──────── Given information

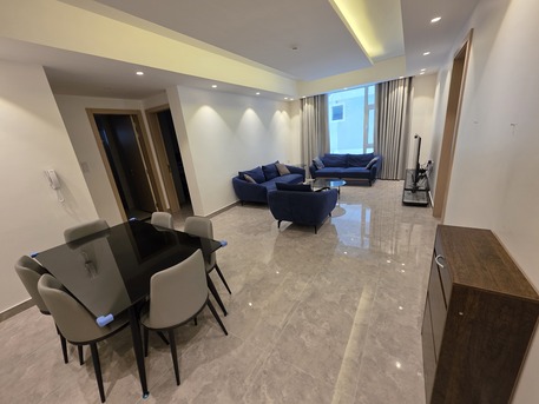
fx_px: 202
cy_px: 202
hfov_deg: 106.2
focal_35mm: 13
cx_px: 270
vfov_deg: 89.9
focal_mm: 2.2
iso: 125
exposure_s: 1/100
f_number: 1.9
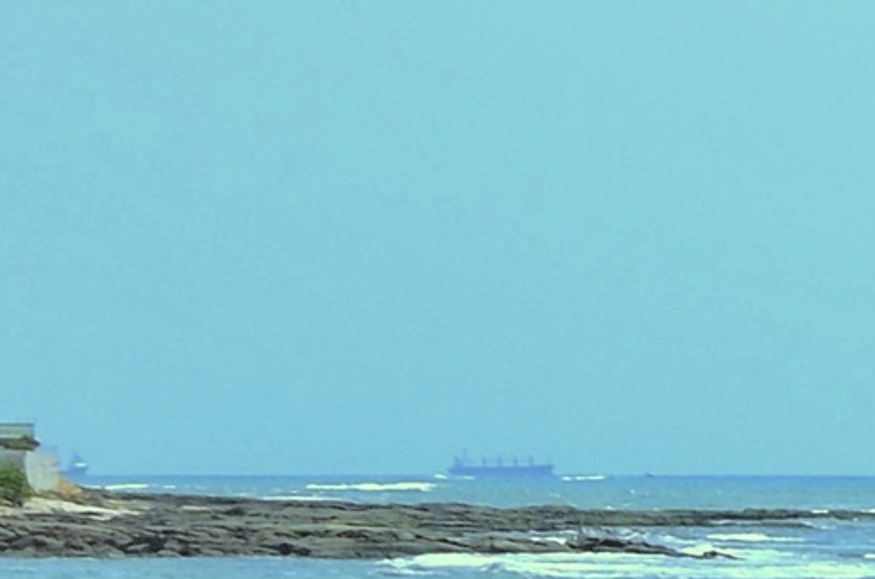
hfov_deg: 7.0
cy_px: 1284
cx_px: 2787
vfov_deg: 5.1
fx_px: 6329
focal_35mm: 261
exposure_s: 1/250
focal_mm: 24
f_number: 8
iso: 100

────────────────

= What to produce =
Leave the pictures aside and print exactly, and only, the lines from the one with "focal_35mm: 13" through the end of the data, both included.

= Response =
focal_35mm: 13
cx_px: 270
vfov_deg: 89.9
focal_mm: 2.2
iso: 125
exposure_s: 1/100
f_number: 1.9
hfov_deg: 7.0
cy_px: 1284
cx_px: 2787
vfov_deg: 5.1
fx_px: 6329
focal_35mm: 261
exposure_s: 1/250
focal_mm: 24
f_number: 8
iso: 100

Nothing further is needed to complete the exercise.